Author of The Future of Marriage, David Blankenhorn testified in court in favor of pro-gender marriage
in 2010 during California’s Proposition 8 debate. In his recent New York Times op-ed he explained his
reasoning:
I opposed gay marriage believing that children have the right, insofar as society makes it possible, to know and to be cared for by the two parents who brought them into this world. I didn’t just dream up this notion: the United Nations Convention on the Rights of the Child, which came into force in 1990, guarantees children this right.
Marriage is how society recognizes and protects this right. Marriage is the planet’s only institution whose core purpose is to unite the biological, social and legal components of parenthood into one lasting bond. Marriage says to a child: The man and the woman whose sexual union made you will also be there to love and raise you. In this sense, marriage is a gift that society bestows on its children.

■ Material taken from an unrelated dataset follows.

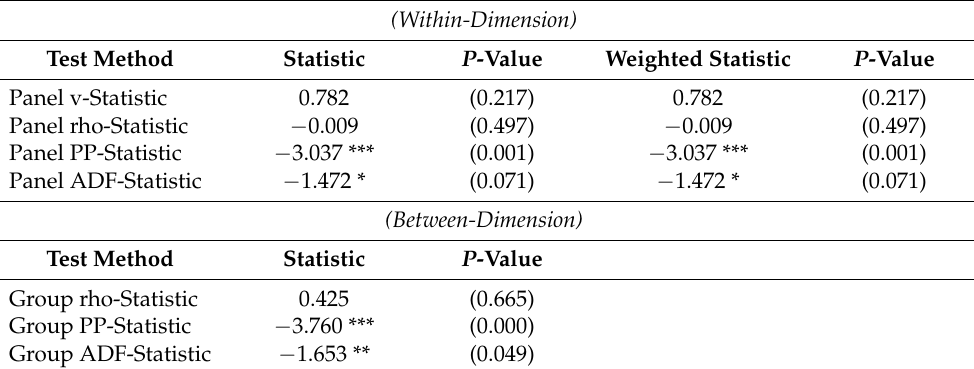
Table 5. Pedroni Cointegration Test.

At the level of first principles, gay marriage effaces that gift.
But then
he changed his mind. Now
Blankenhorn’s focus has switched from pursuing what he believes is best for
children (both a mother and a father) to appeasing gender-segregated adult
couples:
For me, the most important is the equal dignity of homosexual love. I don’t believe that opposite-sex and same-sex relationships are the same, but I do believe, with growing numbers of Americans, that the time for denigrating or stigmatizing same-sex relationships is over.
As for
denigrating and stigmatizing, both will increase as gay rights activists
continue to call gender defenders “bigots” and “offensive.”
Take it
from someone who lives in Vermont:
many liberals’ love and open-mindedness end abruptly when you support
pro-gender marriage.
Gender-integrated marriage advocates are silenced in Vermont and
businesses are sued for supporting pro-gender marriage.
Blankenhorn,
surely you gave in too soon.
Americans can debate gender-integration in marriage while upholding the dignity and
worth of people with same-sex attraction, and same-gender marriage advocates can
treat their
opponents with respect. Just
because it is difficult doesn’t mean we should give up.
Don’t
surrender, be a pro-gender marriage defender.